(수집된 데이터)
____
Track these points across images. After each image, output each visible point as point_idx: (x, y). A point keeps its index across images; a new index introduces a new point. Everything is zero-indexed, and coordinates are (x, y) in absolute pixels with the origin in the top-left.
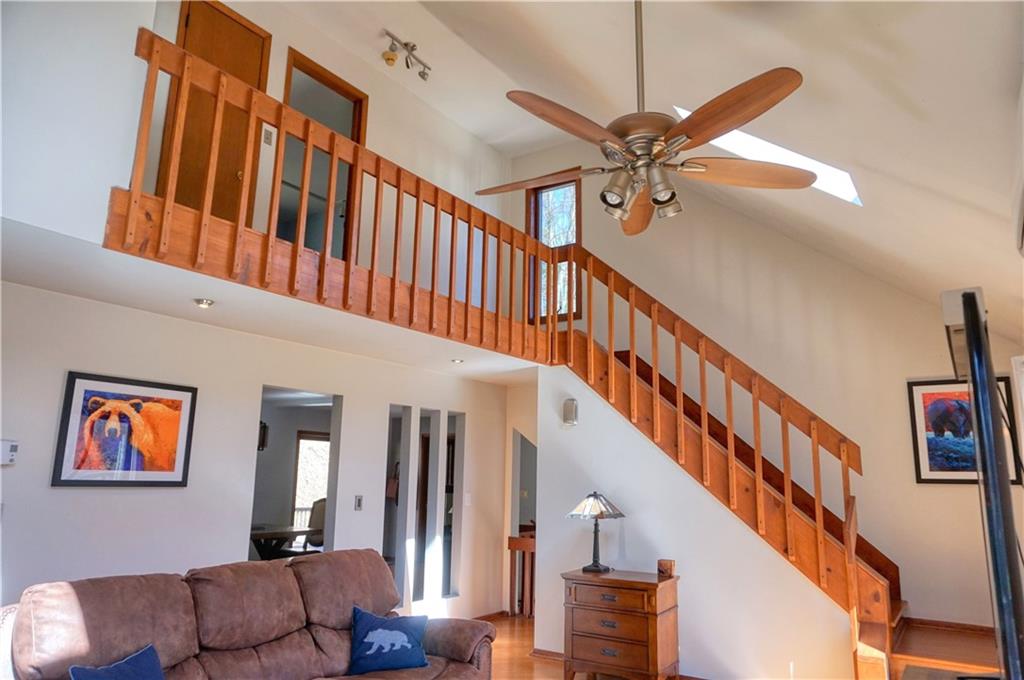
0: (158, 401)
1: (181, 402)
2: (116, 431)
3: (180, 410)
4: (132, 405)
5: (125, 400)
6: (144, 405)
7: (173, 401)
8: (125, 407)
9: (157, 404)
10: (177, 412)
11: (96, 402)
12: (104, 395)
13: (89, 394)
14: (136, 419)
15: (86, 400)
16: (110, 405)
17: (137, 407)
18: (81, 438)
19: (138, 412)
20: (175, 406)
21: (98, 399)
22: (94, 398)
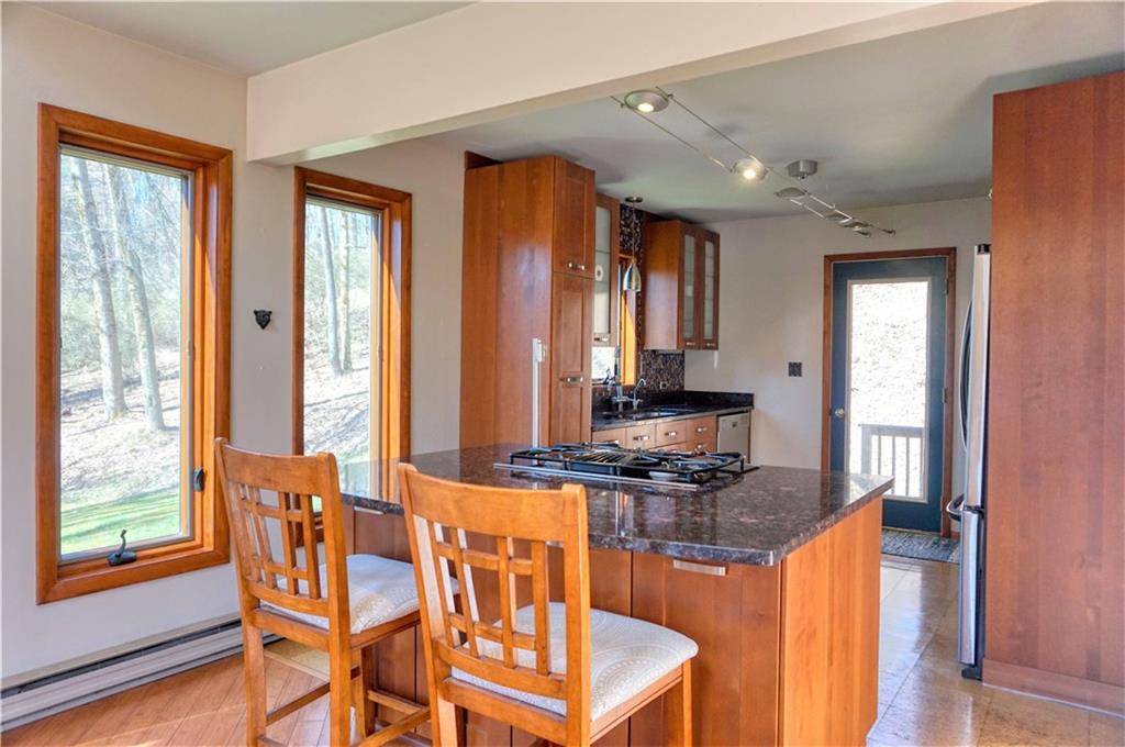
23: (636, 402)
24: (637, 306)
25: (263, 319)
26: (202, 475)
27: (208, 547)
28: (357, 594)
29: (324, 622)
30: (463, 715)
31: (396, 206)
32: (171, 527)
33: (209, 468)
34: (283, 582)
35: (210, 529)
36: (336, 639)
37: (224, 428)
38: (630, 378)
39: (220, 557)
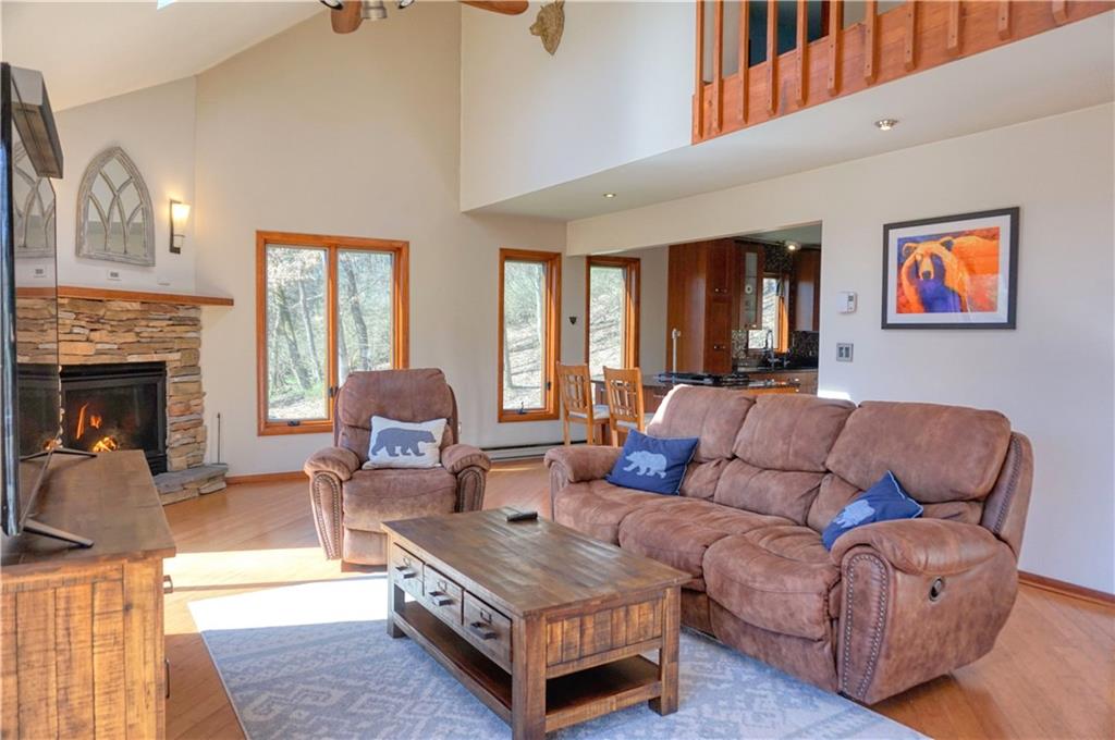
0: (970, 233)
1: (998, 228)
2: (929, 273)
3: (998, 239)
4: (943, 244)
5: (934, 240)
6: (955, 241)
7: (988, 230)
8: (936, 247)
9: (969, 237)
10: (994, 242)
11: (908, 248)
12: (914, 240)
13: (902, 241)
14: (948, 258)
15: (900, 248)
16: (921, 249)
17: (948, 246)
18: (900, 285)
19: (949, 250)
20: (993, 235)
21: (910, 244)
22: (906, 245)
23: (785, 363)
24: (790, 304)
25: (573, 320)
26: (549, 384)
27: (552, 412)
28: (595, 410)
29: (585, 416)
30: (619, 434)
31: (633, 265)
32: (539, 404)
33: (552, 381)
34: (575, 404)
35: (552, 406)
36: (589, 421)
37: (558, 358)
38: (785, 349)
39: (556, 417)
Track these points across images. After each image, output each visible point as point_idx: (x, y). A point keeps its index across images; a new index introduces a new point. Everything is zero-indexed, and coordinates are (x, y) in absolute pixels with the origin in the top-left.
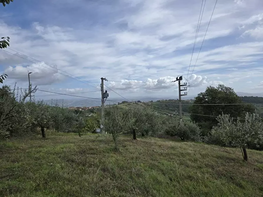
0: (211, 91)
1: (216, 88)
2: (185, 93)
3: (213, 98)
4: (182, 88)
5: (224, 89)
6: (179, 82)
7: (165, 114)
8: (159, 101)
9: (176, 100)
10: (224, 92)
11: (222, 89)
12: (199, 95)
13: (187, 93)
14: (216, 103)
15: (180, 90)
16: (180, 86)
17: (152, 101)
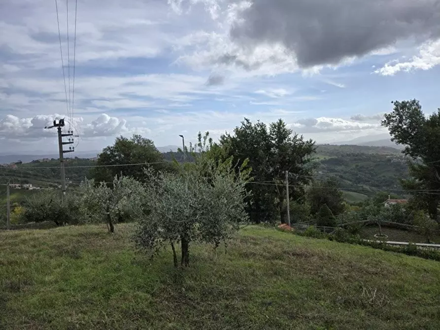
0: (122, 145)
1: (129, 139)
2: (70, 148)
3: (127, 155)
4: (65, 140)
5: (141, 141)
6: (59, 129)
7: (51, 186)
8: (37, 161)
9: (74, 158)
10: (142, 147)
11: (138, 141)
12: (105, 150)
13: (73, 148)
14: (129, 163)
15: (61, 144)
16: (60, 136)
17: (21, 162)
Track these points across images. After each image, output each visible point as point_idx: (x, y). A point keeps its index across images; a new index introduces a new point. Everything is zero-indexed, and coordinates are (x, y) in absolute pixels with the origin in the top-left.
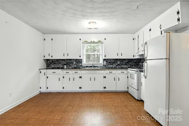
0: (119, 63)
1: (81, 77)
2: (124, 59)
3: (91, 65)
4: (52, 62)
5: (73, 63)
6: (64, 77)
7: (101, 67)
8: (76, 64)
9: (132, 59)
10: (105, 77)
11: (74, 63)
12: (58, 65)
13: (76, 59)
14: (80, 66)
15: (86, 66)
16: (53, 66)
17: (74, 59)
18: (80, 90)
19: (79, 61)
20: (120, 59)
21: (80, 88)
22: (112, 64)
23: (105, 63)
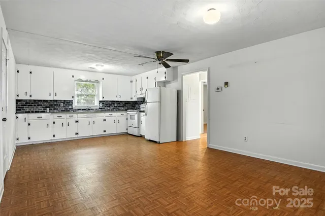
____
(과제 목표): 위의 모든 행을 한 글자도 바꾸지 말고 그대로 추출하되, 그림 표시는 답에 넣지 마십시오.

(과제 결과물):
Track these points across images. After each image, output each visible point as point_idx: (x, y). A point keeps its index across images; a new index introduces a new point. Everything is zero-indexed, and coordinates are (x, y) in absolute pixels with the origin in the top-left.
0: (158, 401)
1: (181, 402)
2: (116, 431)
3: (180, 410)
4: (132, 405)
5: (125, 400)
6: (144, 405)
7: (173, 401)
8: (125, 407)
9: (157, 404)
10: (177, 412)
11: (96, 402)
12: (104, 395)
13: (89, 394)
14: (136, 419)
15: (86, 400)
16: (110, 405)
17: (137, 407)
18: (81, 438)
19: (138, 412)
20: (175, 406)
21: (98, 399)
22: (94, 398)
23: (636, 402)
24: (637, 306)
25: (263, 319)
26: (202, 475)
27: (208, 547)
28: (357, 594)
29: (324, 622)
30: (463, 715)
31: (396, 206)
32: (171, 527)
33: (209, 468)
34: (283, 582)
35: (210, 529)
36: (336, 639)
37: (224, 428)
38: (630, 378)
39: (220, 557)
0: (970, 233)
1: (998, 228)
2: (929, 273)
3: (998, 239)
4: (943, 244)
5: (934, 240)
6: (955, 241)
7: (988, 230)
8: (936, 247)
9: (969, 237)
10: (994, 242)
11: (908, 248)
12: (914, 240)
13: (902, 241)
14: (948, 258)
15: (900, 248)
16: (921, 249)
17: (948, 246)
18: (900, 285)
19: (949, 250)
20: (993, 235)
21: (910, 244)
22: (906, 245)
23: (785, 363)
24: (790, 304)
25: (573, 320)
26: (549, 384)
27: (552, 412)
28: (595, 410)
29: (585, 416)
30: (619, 434)
31: (633, 265)
32: (539, 404)
33: (552, 381)
34: (575, 404)
35: (552, 406)
36: (589, 421)
37: (558, 358)
38: (785, 349)
39: (556, 417)
Track these points across images. After each image, output each visible point as point_idx: (x, y). A point keeps its index across images; a new index introduces a new point. Everything is zero-indexed, and coordinates are (x, y) in absolute pixels with the origin in the top-left.
0: (211, 91)
1: (216, 88)
2: (185, 93)
3: (213, 98)
4: (182, 88)
5: (224, 89)
6: (179, 82)
7: (165, 114)
8: (159, 101)
9: (176, 100)
10: (224, 92)
11: (222, 89)
12: (199, 95)
13: (187, 93)
14: (216, 103)
15: (180, 90)
16: (180, 86)
17: (152, 101)
0: (122, 145)
1: (129, 139)
2: (70, 148)
3: (127, 155)
4: (65, 140)
5: (141, 141)
6: (59, 129)
7: (51, 186)
8: (37, 161)
9: (74, 158)
10: (142, 147)
11: (138, 141)
12: (105, 150)
13: (73, 148)
14: (129, 163)
15: (61, 144)
16: (60, 136)
17: (21, 162)
Track these points across images. After each image, output each visible point as point_idx: (x, y). A point keeps its index across images; a new index introduces a new point. Everything is zero-indexed, and coordinates are (x, y) in absolute pixels with the origin in the top-left.
0: (119, 63)
1: (81, 77)
2: (124, 59)
3: (91, 65)
4: (52, 62)
5: (73, 63)
6: (64, 77)
7: (101, 67)
8: (76, 64)
9: (132, 59)
10: (105, 77)
11: (74, 63)
12: (58, 65)
13: (76, 59)
14: (80, 66)
15: (86, 66)
16: (53, 66)
17: (74, 59)
18: (80, 90)
19: (79, 61)
20: (120, 59)
21: (80, 88)
22: (112, 64)
23: (105, 63)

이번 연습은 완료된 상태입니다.